■ DIRECTIONS
A – In the account of Alex's surgery, reproduce the passage between "At nearly four" and "all over again.", inclusive, substituting "lobby" for "waiting room".
B – Name every person identified by name in the account of Alex's surgery, and give any nickname that refers to the same person.
C – Continue the account of Alex's surgery from the point where it stops.

■ SELECTED TEXT
* * * * * * *

As I've said before, my littlest little love Alex had a congenital intestinal condition called intestinal malrotation. He didn't show symptoms and it was by the grace of God we found out about this life threatening condition the way we did. So in the hours and days following his operation I just kept waiting for the other shoe to drop.
Our experience at CHOA was wonderful. The staff was fantastic, the facility clean. However, and I say this with complete conviction, I never want to go there again, ever.
Squeaks was slated to arrive Friday at 11am for a 12:50pm surgery time. He was not to have anything (no Pedilytle, no water, no nothin') after 9am. By the time we got to Egleston he was not pleased. Then we found out that an emergency had come in and that child needed our doctor and our OR. We had been pushed back an hour and had a new surgeon. Which freaked me out a little, but I was fine to roll with it. A children’s hospital will really put life into perspective for a person.
|Alex with Dr. Meisel before he went back to the OR.|
Dr. Meisel, our new surgeon, had told me between 90 to 140 minutes was how long the surgery should take. When 140 minutes hit I was ready for the phone to ring again. I was ready to hear that my tiniest love was okay. The call didn't come. As my dear friend Anne told me before the surgery started, it's hell in the hallway. I was in hell indeed.
At the three and a half hour mark, I really started to worry. I started to play out the scenarios in my head. I started to cry.
At four hours I somehow found my voice and spoke to Mark, "What if… What will we do?" Mark and I prayed together for our son and Dr. Meisel. We didn't address what if.
At nearly four and a half hours, Dr. Meisel walked into the waiting room. I saw him and my heart fell to my feet. I'd seen only one other doctor come into the waiting room in the six hours or so throughout the day I’d been in there. That doctor didn't bring good news. I was preparing myself for bad news.
Dr. Meisel opened with, "Alex is in recovery and doing well." I think I actually screamed. Just thinking about this makes me want to cry all over again.
There was more damage than the original scans showed, and it took a lot longer than expected, but Squeaks was going to be okay. He was stable and we could see him shortly.

* * * * * * *

Document structure recognition data
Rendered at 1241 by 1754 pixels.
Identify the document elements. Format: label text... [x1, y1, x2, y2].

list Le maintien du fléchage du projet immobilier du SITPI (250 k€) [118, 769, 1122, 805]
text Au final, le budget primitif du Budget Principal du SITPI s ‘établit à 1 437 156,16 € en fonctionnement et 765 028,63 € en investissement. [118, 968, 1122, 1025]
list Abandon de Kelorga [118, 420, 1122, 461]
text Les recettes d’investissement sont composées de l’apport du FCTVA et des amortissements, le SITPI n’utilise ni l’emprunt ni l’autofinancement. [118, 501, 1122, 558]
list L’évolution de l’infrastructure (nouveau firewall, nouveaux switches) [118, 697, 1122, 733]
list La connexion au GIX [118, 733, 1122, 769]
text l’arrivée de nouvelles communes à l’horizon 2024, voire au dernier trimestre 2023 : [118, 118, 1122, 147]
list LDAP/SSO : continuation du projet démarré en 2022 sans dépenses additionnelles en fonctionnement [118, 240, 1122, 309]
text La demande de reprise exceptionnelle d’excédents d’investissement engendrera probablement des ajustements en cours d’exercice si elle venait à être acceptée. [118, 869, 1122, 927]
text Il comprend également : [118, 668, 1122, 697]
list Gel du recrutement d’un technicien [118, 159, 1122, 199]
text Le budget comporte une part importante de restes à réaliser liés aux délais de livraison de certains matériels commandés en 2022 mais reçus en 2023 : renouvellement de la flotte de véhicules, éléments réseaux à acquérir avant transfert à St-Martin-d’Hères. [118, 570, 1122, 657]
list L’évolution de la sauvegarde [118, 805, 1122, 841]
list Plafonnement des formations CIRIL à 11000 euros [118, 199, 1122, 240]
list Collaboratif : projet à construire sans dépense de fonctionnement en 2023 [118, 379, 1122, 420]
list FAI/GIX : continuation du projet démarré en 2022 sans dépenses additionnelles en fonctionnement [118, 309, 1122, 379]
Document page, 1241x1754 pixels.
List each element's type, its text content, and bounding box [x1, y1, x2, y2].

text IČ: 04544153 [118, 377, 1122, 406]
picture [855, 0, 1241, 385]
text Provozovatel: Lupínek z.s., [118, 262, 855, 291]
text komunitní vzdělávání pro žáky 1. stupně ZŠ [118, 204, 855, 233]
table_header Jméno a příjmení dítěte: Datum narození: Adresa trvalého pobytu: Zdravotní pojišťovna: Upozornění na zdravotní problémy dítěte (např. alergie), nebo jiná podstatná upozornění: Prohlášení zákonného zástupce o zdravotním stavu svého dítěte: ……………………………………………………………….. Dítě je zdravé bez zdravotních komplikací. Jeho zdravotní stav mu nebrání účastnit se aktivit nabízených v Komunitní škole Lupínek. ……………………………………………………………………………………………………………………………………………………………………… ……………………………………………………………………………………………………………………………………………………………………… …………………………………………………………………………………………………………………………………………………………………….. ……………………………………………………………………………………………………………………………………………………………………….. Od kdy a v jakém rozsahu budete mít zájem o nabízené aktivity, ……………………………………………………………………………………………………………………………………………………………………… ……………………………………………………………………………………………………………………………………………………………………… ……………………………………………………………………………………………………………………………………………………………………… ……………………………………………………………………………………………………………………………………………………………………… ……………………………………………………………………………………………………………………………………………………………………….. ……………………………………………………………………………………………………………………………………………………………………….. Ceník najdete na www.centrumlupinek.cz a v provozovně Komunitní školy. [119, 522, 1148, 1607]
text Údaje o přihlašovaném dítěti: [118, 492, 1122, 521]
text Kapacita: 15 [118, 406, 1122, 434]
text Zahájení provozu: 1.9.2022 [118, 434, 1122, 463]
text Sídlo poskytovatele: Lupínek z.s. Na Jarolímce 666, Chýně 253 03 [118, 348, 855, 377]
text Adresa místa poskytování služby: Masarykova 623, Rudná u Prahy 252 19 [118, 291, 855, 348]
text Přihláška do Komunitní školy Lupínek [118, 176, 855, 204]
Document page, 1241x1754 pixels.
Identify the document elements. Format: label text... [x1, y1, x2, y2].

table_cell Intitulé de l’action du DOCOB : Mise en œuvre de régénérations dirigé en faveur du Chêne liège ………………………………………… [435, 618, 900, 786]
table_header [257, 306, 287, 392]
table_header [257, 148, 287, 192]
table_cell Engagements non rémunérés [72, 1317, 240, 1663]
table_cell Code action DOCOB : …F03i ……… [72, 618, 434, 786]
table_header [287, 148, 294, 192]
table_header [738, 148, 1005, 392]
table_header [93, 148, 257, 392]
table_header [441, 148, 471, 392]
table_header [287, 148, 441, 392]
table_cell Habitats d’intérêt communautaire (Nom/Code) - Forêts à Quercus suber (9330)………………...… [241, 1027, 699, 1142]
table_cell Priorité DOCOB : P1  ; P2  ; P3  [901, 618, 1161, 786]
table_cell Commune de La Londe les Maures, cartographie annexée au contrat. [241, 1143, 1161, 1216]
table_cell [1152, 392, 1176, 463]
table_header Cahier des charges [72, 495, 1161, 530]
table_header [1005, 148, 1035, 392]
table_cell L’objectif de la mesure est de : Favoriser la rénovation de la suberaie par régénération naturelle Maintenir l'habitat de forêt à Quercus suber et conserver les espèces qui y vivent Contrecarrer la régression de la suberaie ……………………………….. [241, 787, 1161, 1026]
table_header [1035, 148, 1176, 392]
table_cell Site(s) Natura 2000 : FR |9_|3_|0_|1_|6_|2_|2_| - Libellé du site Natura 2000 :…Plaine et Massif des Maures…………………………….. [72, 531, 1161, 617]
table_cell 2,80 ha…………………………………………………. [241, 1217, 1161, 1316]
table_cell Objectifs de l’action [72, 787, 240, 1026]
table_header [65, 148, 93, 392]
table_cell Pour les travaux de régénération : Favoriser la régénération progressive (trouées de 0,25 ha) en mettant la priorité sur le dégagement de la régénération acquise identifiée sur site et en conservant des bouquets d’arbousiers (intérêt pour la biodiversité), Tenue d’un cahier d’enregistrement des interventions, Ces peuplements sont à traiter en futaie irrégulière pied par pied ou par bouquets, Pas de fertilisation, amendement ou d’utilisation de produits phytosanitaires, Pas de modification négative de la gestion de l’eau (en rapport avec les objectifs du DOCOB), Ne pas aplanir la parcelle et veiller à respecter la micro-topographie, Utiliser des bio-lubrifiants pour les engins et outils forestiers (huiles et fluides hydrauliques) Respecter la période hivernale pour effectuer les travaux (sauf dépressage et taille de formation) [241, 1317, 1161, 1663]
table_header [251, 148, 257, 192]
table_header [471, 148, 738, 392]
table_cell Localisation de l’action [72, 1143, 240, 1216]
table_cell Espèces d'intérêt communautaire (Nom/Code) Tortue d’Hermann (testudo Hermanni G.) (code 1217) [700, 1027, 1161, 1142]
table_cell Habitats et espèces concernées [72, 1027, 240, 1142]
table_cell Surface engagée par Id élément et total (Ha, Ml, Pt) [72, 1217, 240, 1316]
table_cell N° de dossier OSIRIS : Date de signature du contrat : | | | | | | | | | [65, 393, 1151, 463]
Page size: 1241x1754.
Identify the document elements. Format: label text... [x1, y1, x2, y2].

* * * * * * *

■ RESULTS BY TASK
A –
At nearly four and a half hours, Dr. Meisel walked into the lobby. I saw him and my heart fell to my feet. I'd seen only one other doctor come into the lobby in the six hours or so throughout the day I’d been in there. That doctor didn't bring good news. I was preparing myself for bad news.
Dr. Meisel opened with, "Alex is in recovery and doing well." I think I actually screamed. Just thinking about this makes me want to cry all over again.

B – Alex (also called Squeaks), Dr. Meisel, Anne, Mark

C –
Of course he was moved from recovery to his room during shift change and we didn't get to see him in that thirty-minute window. I tried not to jump out of my skin. When he was finally wheeled into 4226, he was the most beautiful thing I’d ever seen while simultaneously being the scariest thing I'd ever seen.
There was a flurry of activity and honestly I don't remember much. Except when Dr. Meisel strolled in the next morning and delivered some good news. Later that afternoon the tube going down his nose to pump bile and stomach acid out of his stomach could possibly be removed and we could, finally, feed him, not long after.
The other shoe never really dropped. He had small steps back, but he seemed to hit every milestone. He checked every box with vigor. He wasn't his usual chilled out self, I couldn't even get him to smile while we watched Coach Saban hoist up another SEC Championship trophy for our beloved Crimson Tide, but he was getting better.
When we were discharged, I remember looking at the nurse with tears in my eyes. She simply reminded me he was okay, I was okay and we were all going to be okay. Anne, one of my biggest cheerleaders throughout the entire process, shared similar sentiments. The other shoe wasn't going to drop.
He's got some scars, everyone knows chicks dig scars, but otherwise he's completely unfazed. I am forever changed, but he is completely unfazed.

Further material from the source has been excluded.